Ms Johnson: In light of recent announcements about allowing local flexibility in the allocation of neighbourhood policing resources, does my hon. Friend agree that that should allow forces such as Humberside the flexibility to recruit the higher number of police community support officers that they want, and that the level of funding that they expected should be given?

Mr. McNulty: Every community will have a neighbourhood policing team by 2008. This year, the funding for Humberside specifically for PCSOs will be some £3.1 million, and next year it will be some £4.4 million—an overall increase of some 42 per cent. I agree with my hon. Friend’s fundamental point that that should mean that the mix required for neighbourhood policing appropriate to Humberside is achieved.

Mrs. Miller: The Government have announced their policies on neighbourhood policing many times, yet this year, in Hampshire, Government cuts have meant the loss of more than 200 PCSOs. Has the Home Office changed its policy or does it no longer think that neighbourhood policing requires visible policing?

Mr. McNulty: Visible policing, including the role of PCSOs, is central to what the Government require of police forces in Hampshire and everywhere else. The allocation for Hampshire is some 333 PCSOs. This year, the funding for Hampshire is some £4.8 million; next year, it goes up to £7.8 million. The overall funding for the neighbourhood police fund will be some 41 per cent. higher than this year. I am not sure how the hon. Lady works that out as being a cut.

Mr. Jim Cunningham (Coventry, South) (Lab): Given the reports over the weekend, has my hon. Friend had requests from chief constables for additional funding for neighbourhood policing?

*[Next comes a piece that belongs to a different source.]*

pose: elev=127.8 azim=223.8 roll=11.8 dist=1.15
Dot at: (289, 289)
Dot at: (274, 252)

Mr. McNulty: As I said, it is for each chief constable to determine the mix and the balance of and approach to neighbourhood policing. The Association of Chief Police Officers and the Association of Police Authorities have asked for as much flexibility as possible in funding and resources for neighbourhood policing as well as other matters so that they can use their resources as effectively as possible for local policing needs in my hon. Friend’s constituency in Coventry and elsewhere.

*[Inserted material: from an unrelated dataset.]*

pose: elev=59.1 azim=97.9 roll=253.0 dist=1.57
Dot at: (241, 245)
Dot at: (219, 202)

Mr. Ian Taylor (Esher and Walton) (Con): Surrey police would like to engage in more neighbourhood policing. However, given that they had a relatively poor settlement compared with other shire counties, that they were underfunded by £500,000 through the costs of the abortive merger with Sussex, and that we recently heard that the number of community support officers will be cut against expectations, how can they deliver services to the people of Surrey?